Saved data entries:
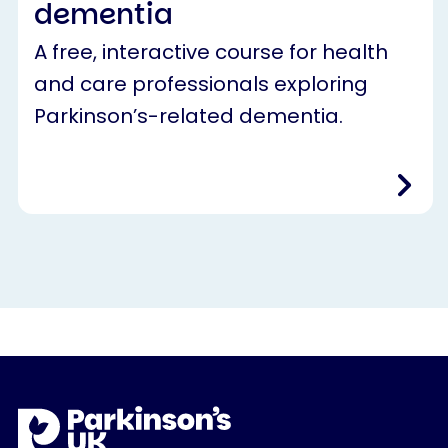
dementia
A free, interactive course for health
and care professionals exploring
Parkinson’s-related dementia.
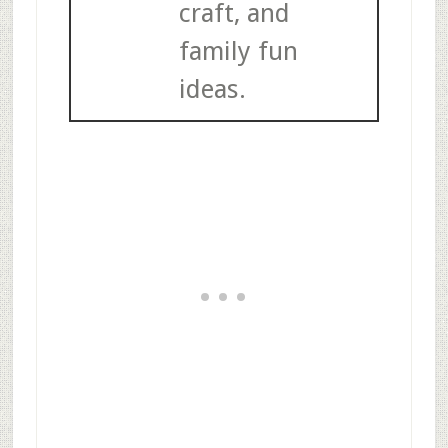
craft, and
family fun
ideas.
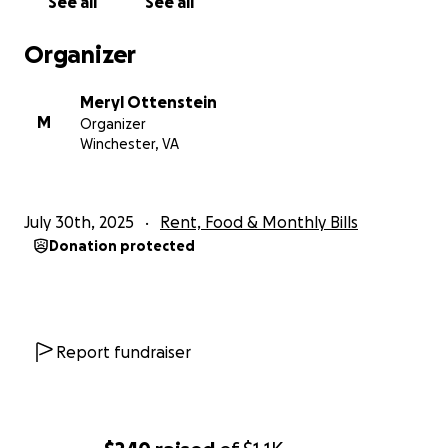
See all
See all
Organizer
Meryl Ottenstein
M
Organizer
Winchester, VA
July 30th, 2025
Rent, Food & Monthly Bills
Donation protected
Report fundraiser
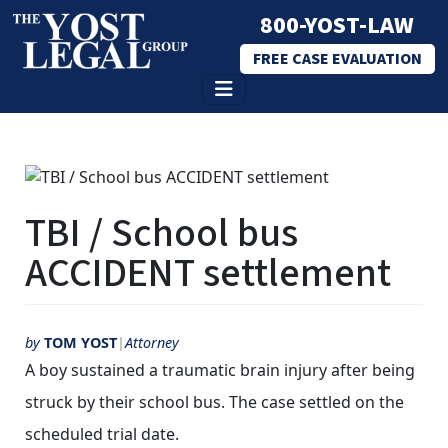
800-YOST-LAW
FREE CASE EVALUATION
Skip
to
content
TBI / School bus
ACCIDENT settlement
by
TOM YOST
Attorney
A boy sustained a traumatic brain injury after being
struck by their school bus. The case settled on the
scheduled trial date.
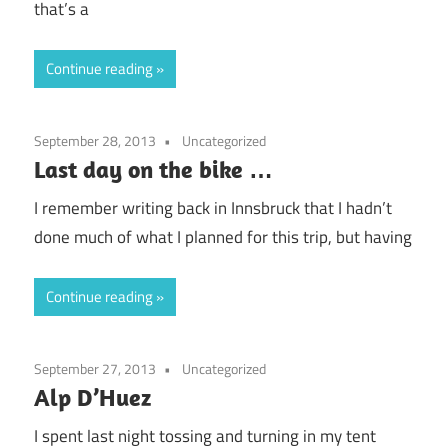
that’s a
Continue reading
September 28, 2013
Uncategorized
Last day on the bike …
I remember writing back in Innsbruck that I hadn’t
done much of what I planned for this trip, but having
Continue reading
September 27, 2013
Uncategorized
Alp D’Huez
I spent last night tossing and turning in my tent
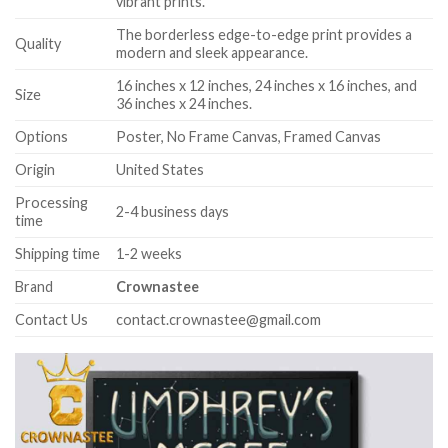
vibrant prints.
The borderless edge-to-edge print provides a
Quality
modern and sleek appearance.
16 inches x 12 inches, 24 inches x 16 inches, and
Size
36 inches x 24 inches.
Options
Poster, No Frame Canvas, Framed Canvas
Origin
United States
Processing
2-4 business days
time
Shipping time
1-2 weeks
Brand
Crownastee
Contact Us
contact.crownastee@gmail.com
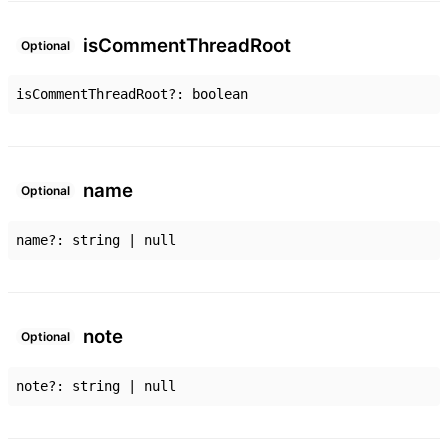
is
Comment
Thread
Root
Optional
isCommentThreadRoot
?:
boolean
name
Optional
name
?:
string
|
null
note
Optional
note
?:
string
|
null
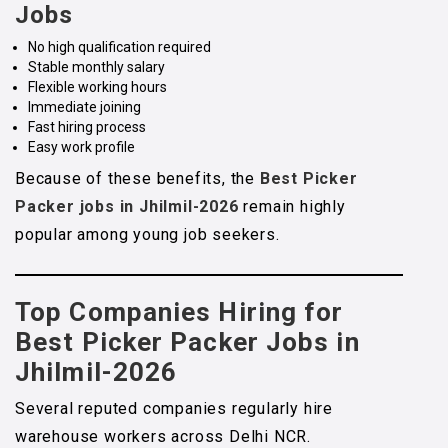
Jobs
No high qualification required
Stable monthly salary
Flexible working hours
Immediate joining
Fast hiring process
Easy work profile
Because of these benefits, the
Best Picker
Packer jobs in Jhilmil-2026
remain highly
popular among young job seekers.
Top Companies Hiring for
Best Picker Packer Jobs in
Jhilmil-2026
Several reputed companies regularly hire
warehouse workers across Delhi NCR.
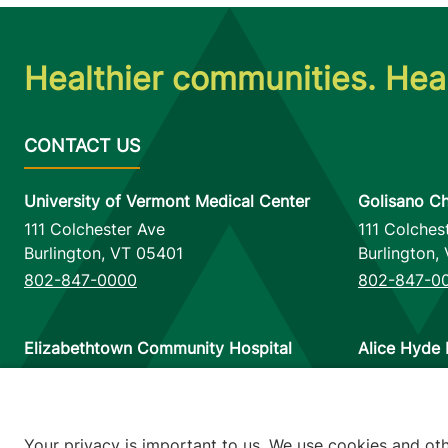
Healthier communities. Heal
University of Vermont Medical Center
Golisano Ch
111 Colchester Ave
111 Colches
Burlington
,
VT
05401
Burlington
,
802-847-0000
802-847-0
Elizabethtown Community Hospital
Alice Hyde 
75 Park Street
133 Park St
Elizabethtown
,
NY
12932
Malone
,
NY
518-873-6377
518-483-3
Your privacy is important to us. We use cookies and ot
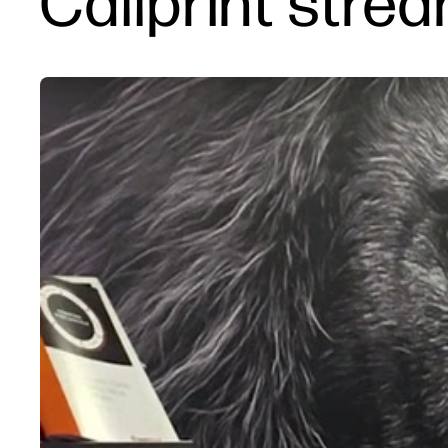
Callprint strea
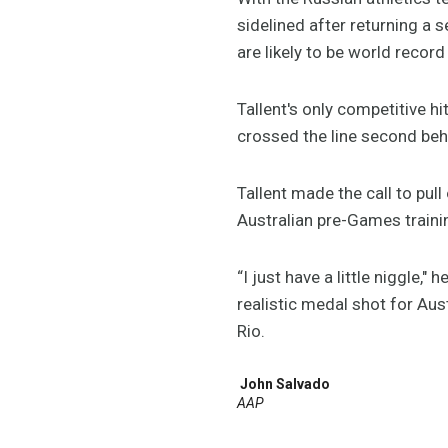
sidelined after returning a 
are likely to be world recor
Tallent's only competitive 
crossed the line second behi
Tallent made the call to pull
Australian pre-Games traini
“I just have a little niggle," 
realistic medal shot for Aus
Rio.
John Salvado
AAP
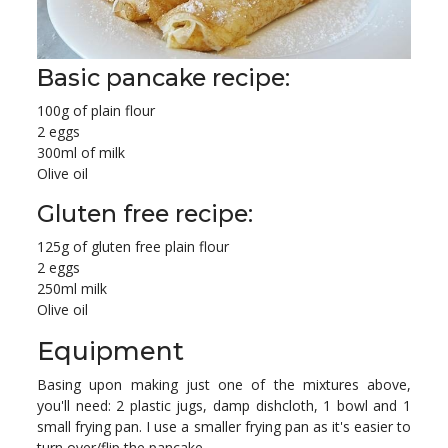
Basic pancake recipe:
100g of plain flour
2 eggs
300ml of milk
Olive oil
Gluten free recipe:
125g of gluten free plain flour
2 eggs
250ml milk
Olive oil
Equipment
Basing upon making just one of the mixtures above,
you'll need: 2 plastic jugs, damp dishcloth, 1 bowl and 1
small frying pan. I use a smaller frying pan as it's easier to
turn over/flip the pancake.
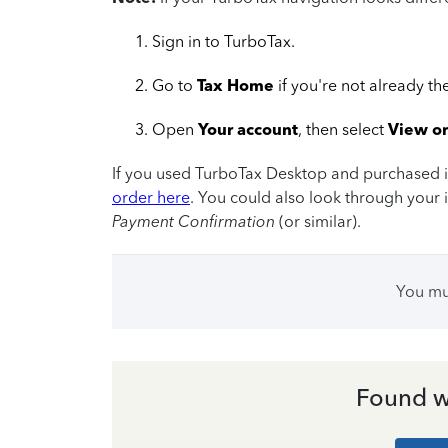
Sign in to TurboTax.
Go to
Tax Home
if you're not already th
Open
Your account
, then select
View o
If you used TurboTax Desktop and purchased it 
order here
. You could also look through your i
Payment Confirmation
(or similar).
You m
Found w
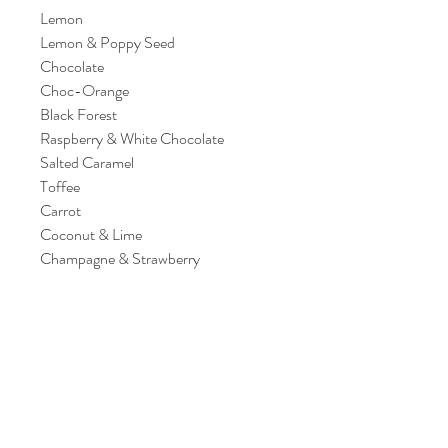
Lemon
Lemon & Poppy Seed
Chocolate
Choc-Orange
Black Forest
Raspberry & White Chocolate
Salted Caramel
Toffee
Carrot
Coconut & Lime
Champagne & Strawberry
*Please note our samples contain the
following Allergens: MILK, EGG &
CEREALS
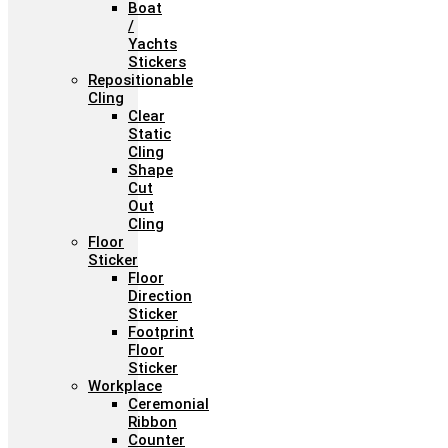
Boat
/
Yachts
Stickers
Repositionable
Cling
Clear
Static
Cling
Shape
Cut
Out
Cling
Floor
Sticker
Floor
Direction
Sticker
Footprint
Floor
Sticker
Workplace
Ceremonial
Ribbon
Counter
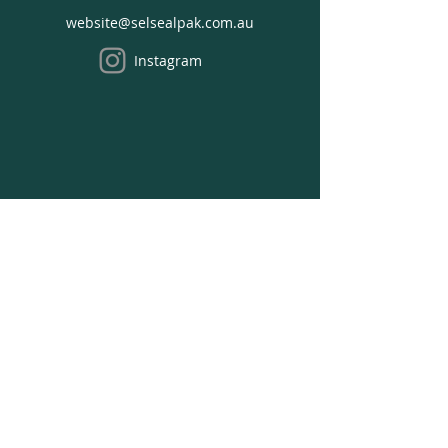
Enter COUPON CODE at Shopping
website@selsealpak.com.au
Cart
Instagram
We acknowledge the Traditional Owners of the
land where we work on, the Bunurong people
of the South-Eastern Kulin Nation and pay our
respects to Elders past, present and emerging.
Opening Hours
Office Hours:
Monday - Thursday:
8:30 am to 4:30 pm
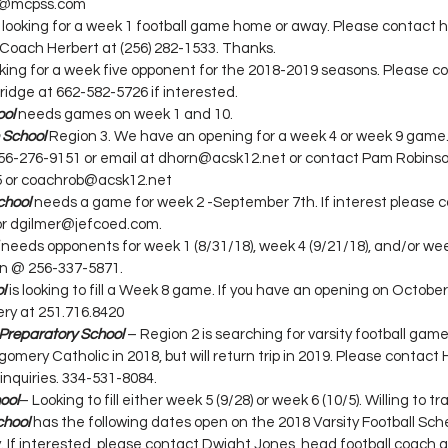
nk@mcpss.com
s looking for a week 1 football game home or away. Please contact 
Coach Herbert at (256) 282-1533. Thanks.
ooking for a week five opponent for the 2018-2019 seasons. Please c
ridge at 662-582-5726 if interested.
ool
needs games on week 1 and 10.
 School
 Region 3. We have an opening for a week 4 or week 9 game.
56-276-9151 or email at dhorn@acsk12.net or contact Pam Robinson
5 or coachrob@acsk12.net
chool
 needs a game for week 2 -September 7th. If interest please 
or dgilmer@jefcoed.com.
 needs opponents for week 1 (8/31/18), week 4 (9/21/18), and/or week
n @ 256-337-5871.
l
 is looking to fill a Week 8 game. If you have an opening on October
ry at 251.716.8420
Preparatory School
– Region 2 is searching for varsity football game
tgomery Catholic in 2018, but will return trip in 2019. Please contac
 inquiries. 334-531-8084.
ool
– Looking to fill either week 5 (9/28) or week 6 (10/5). Willing to tra
chool
 has the following dates open on the 2018 Varsity Football Sche
 If interested, please contact Dwight Jones, head football coach a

- [Exercise details]: Up to and including the line with "A boy sustained", copy the data above from its first line. Skip pictures.

- [Task solution]:
dementia
A free, interactive course for health
and care professionals exploring
Parkinson’s-related dementia.
craft, and
family fun
ideas.
See all
See all
Organizer
Meryl Ottenstein
M
Organizer
Winchester, VA
July 30th, 2025
Rent, Food & Monthly Bills
Donation protected
Report fundraiser
800-YOST-LAW
FREE CASE EVALUATION
Skip
to
content
TBI / School bus
ACCIDENT settlement
by
TOM YOST
Attorney
A boy sustained a traumatic brain injury after being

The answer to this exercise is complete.